Contudo, a secretária de Estado assumiu ser “evidente que ainda existem questões por resolver a nível da plena implementação do Acordo de Saída” e apontou que “a presidência portuguesa tem acompanhado de perto a situação na Irlanda do Norte” e está “muito preocupada com o ressurgimento da violência sectária nos últimos meses”.
“A UE deve continuar empenhada no Acordo de Sexta-Feira Santa e com o povo da Irlanda do Norte. A implementação do Protocolo sobre a Irlanda e Irlanda do Norte é um passo fundamental para trazer estabilidade às relações entre a UE e o Reino Unido. Este deve ser um esforço conjunto, sem espaço para ações unilaterais”, advertiu então Ana Paula Zacarias.
“A falta de cumprimento do Acordo de Saída por parte do Reino Unido não é de facto aceitável. Mas sabemos que a Comissão tomou medidas legais e políticas para levar o Reino Unido a cumprir plenamente o acordo. Apoiamos este esforço da Comissão”, disse, acrescentando que Portugal também partilha “a análise da Comissão” de que a entrada em vigor definitiva do Acordo de Comércio e Cooperação ajudará a UE a defender as disposições do mesmo.
Na sua intervenção, a presidente da Comissão Europeia, Ursula von der Leyen, sublinhou precisamente que o acordo agora ratificado pela assembleia “tem verdadeiros dentes” legais para garantir a defesa do interesse europeu e preservar a integridade do mercado único.
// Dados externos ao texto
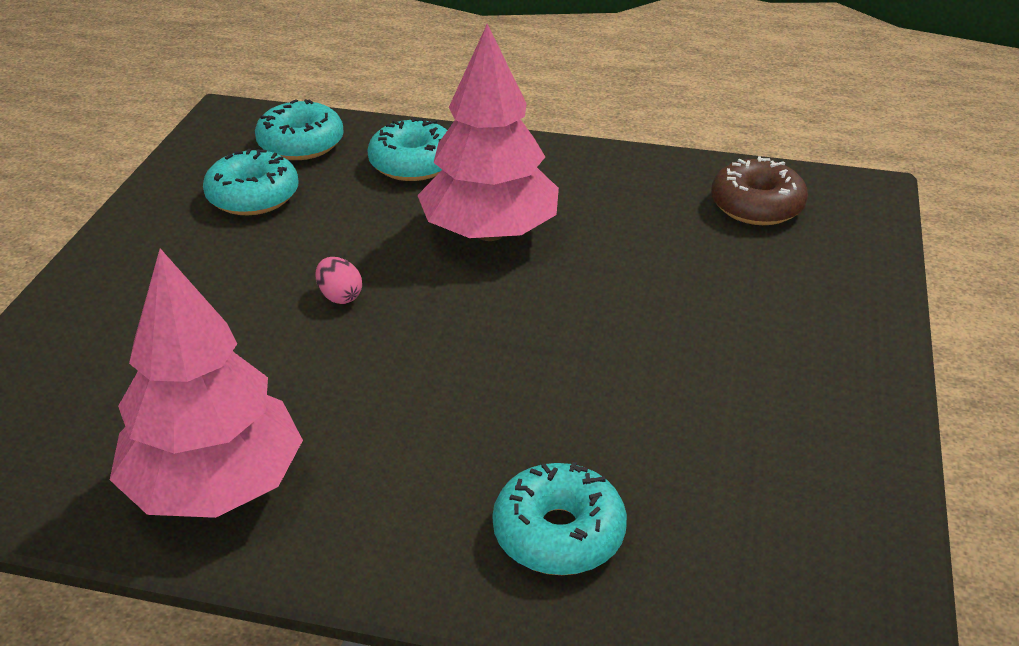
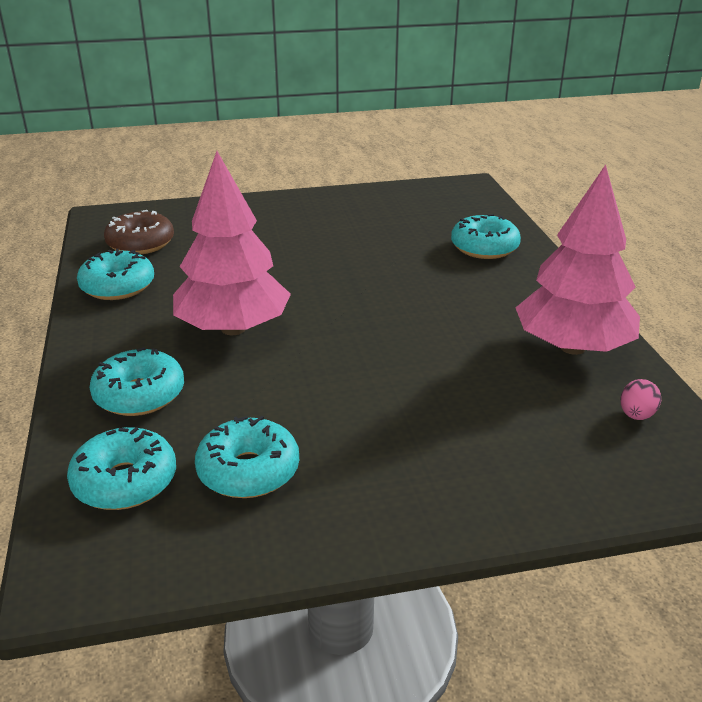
camera: 115 degrees left, 5 degrees down
(340, 296) = (362, 366): pink egg -> pink egg (636, 415)
(643, 177) = (118, 286): none -> turquoise donut

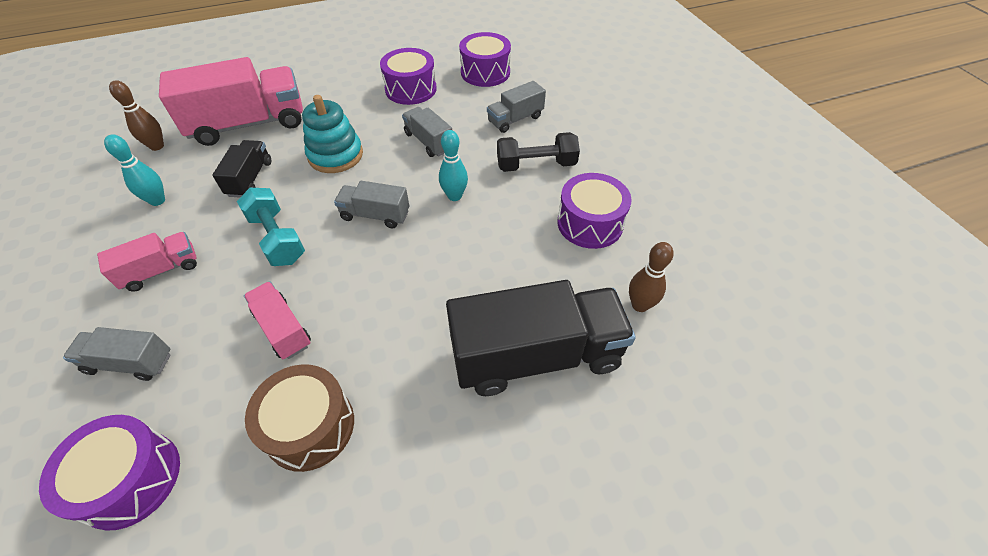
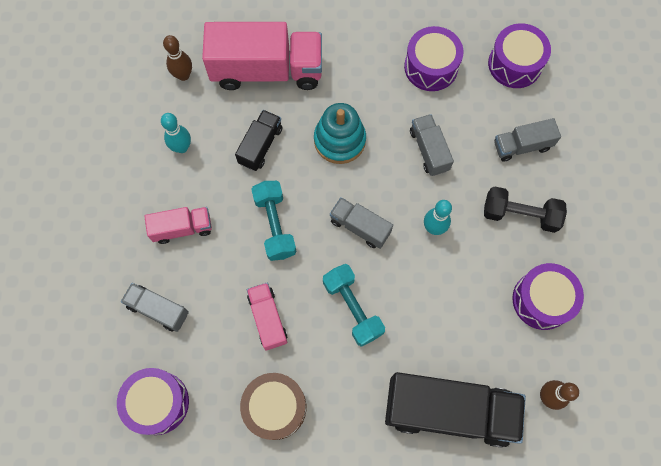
camera: 20 degrees right, 20 degrees up
(386, 288) = (352, 308): none -> turquoise dumbbell

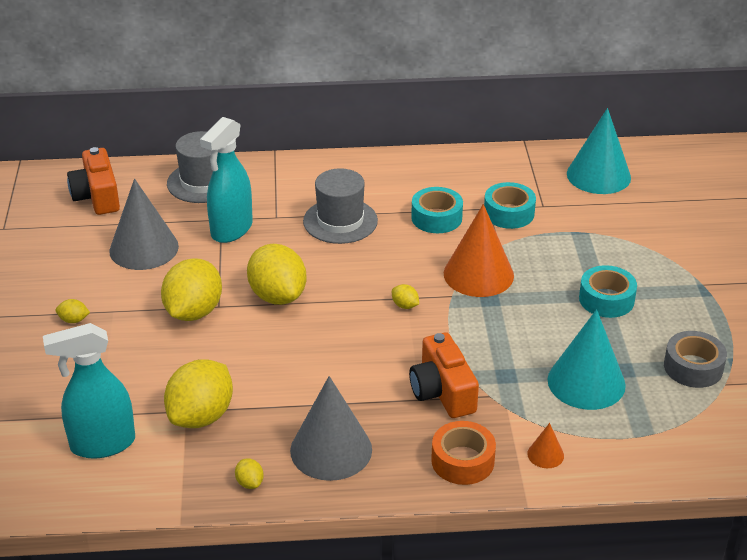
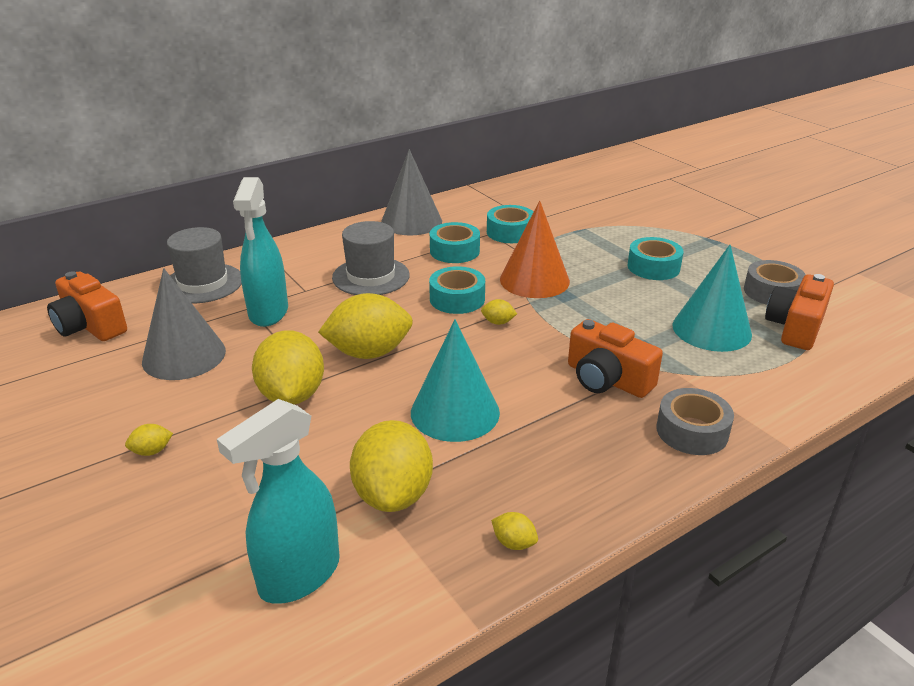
camera: 30 degrees left, 5 degrees down
(277, 296) = (369, 353): yellow lemon -> yellow lemon turned 45 degrees counterclockwise
(331, 450) = (562, 472): grey cone -> grey cone (411, 221)
(392, 270) = (457, 299): none -> turquoise tape
(462, 461) = (692, 431): orange tape -> grey tape
(545, 454) = (751, 397): orange cone -> none
(598, 175) = (549, 192): turquoise cone -> turquoise cone (455, 412)
(669, 410) = (795, 327): none -> orange camera

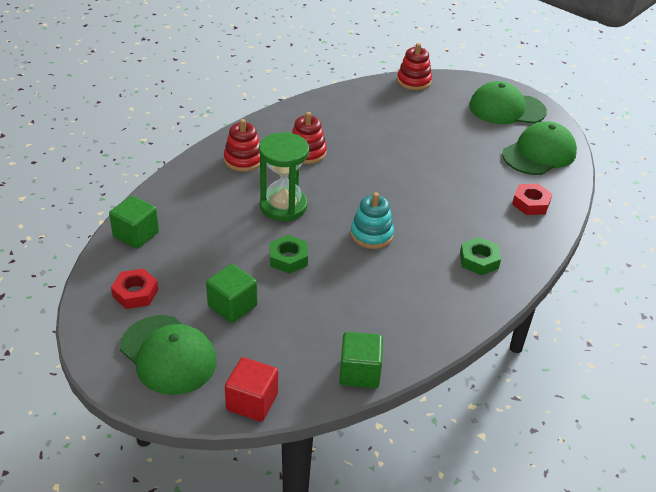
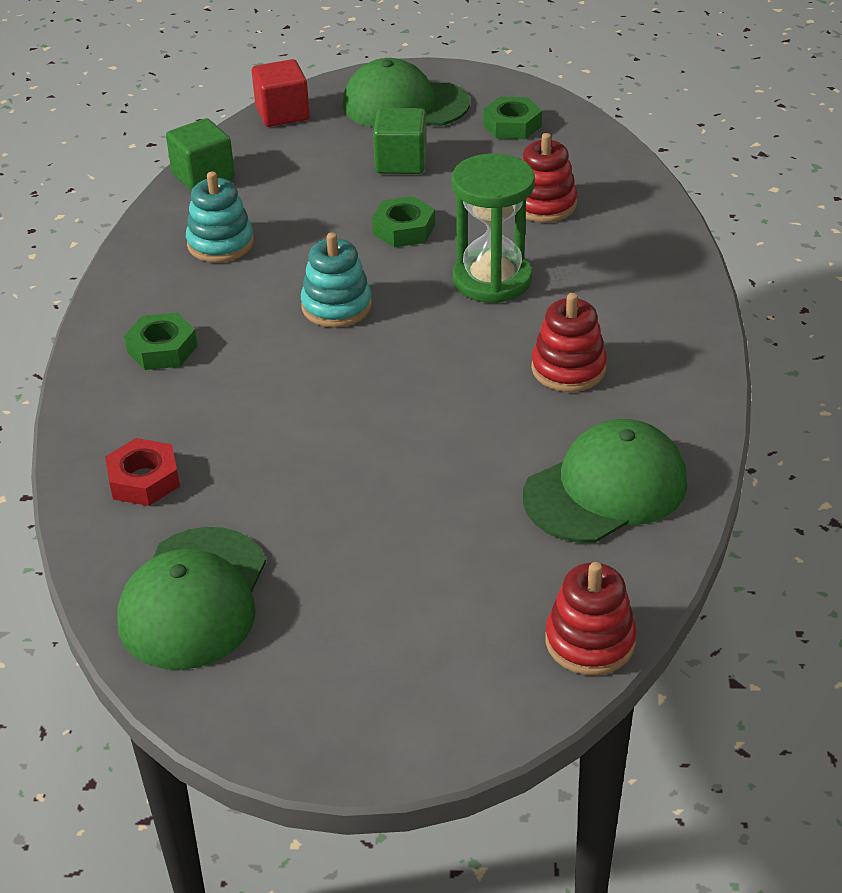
camera: 145 degrees right, 0 degrees up
(135, 293) = (512, 125): red nut -> green nut
(136, 235) = (603, 165): green cube -> none
(243, 160) = (633, 307): red stacking toy -> red stacking toy (544, 204)
(395, 309) = (220, 243): none -> turquoise stacking toy
(506, 109) = (338, 685): green cap -> green cap (606, 489)

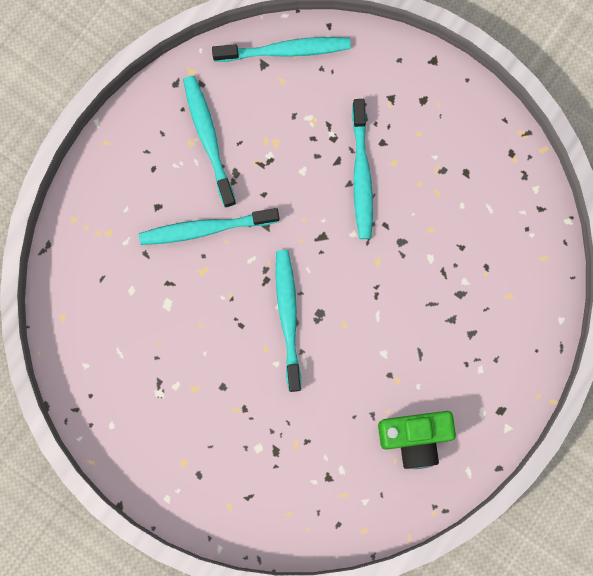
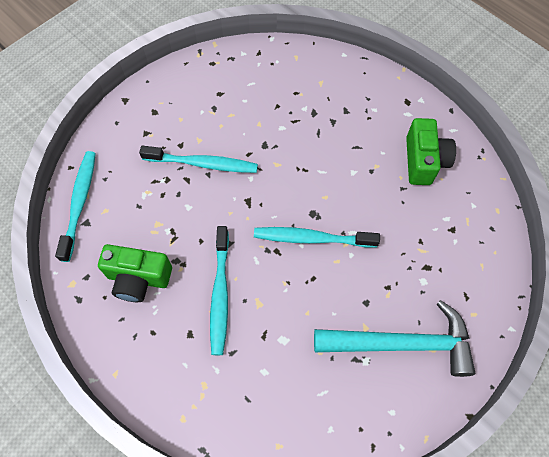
camera: 80 degrees left, 15 degrees down
(183, 429) = (402, 343): none -> turquoise hammer
(208, 139) = (138, 278): turquoise toothbrush -> green camera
“Deixem-me ser muito clara: nós não queremos utilizar estas ferramentas [legais], mas não hesitaremos em utilizá-las se necessário”, advertiu.
Garantindo que compreende “alguma relutância” de muitos eurodeputados em ratificar o acordo pós-‘Brexit’ quando Londres desrespeita algumas disposições do Acordo de Saída que firmou com a UE, Von der Leyen disse partilhar “as preocupações relativamente a ações unilaterais do Reino Unido”, mas insistiu que o Acordo de Comércio e Cooperação é a melhor forma de acautelar os interesses de todas as partes.
“Essa é uma das razões por que a ratificação é tão importante: dá-nos as ferramentas de que precisamos para assegurar o respeito integral das obrigações com que ambas as partes se comprometeram”, designadamente ao nível da implementação do protocolo entre Irlanda e Irlanda do Norte, em torno do qual, apontou, prosseguem as discussões com Londres.
Depois desta votação no Parlamento, o acordo sobre as relações futuras entre UE e Reino Unido entrará em vigor de forma definitiva assim que o Conselho completar o procedimento de ratificação com a adoção do texto, o que Ana Paula Zacarias garantiu que ocorreria sem demoras, até ao final da semana e do prazo provisório.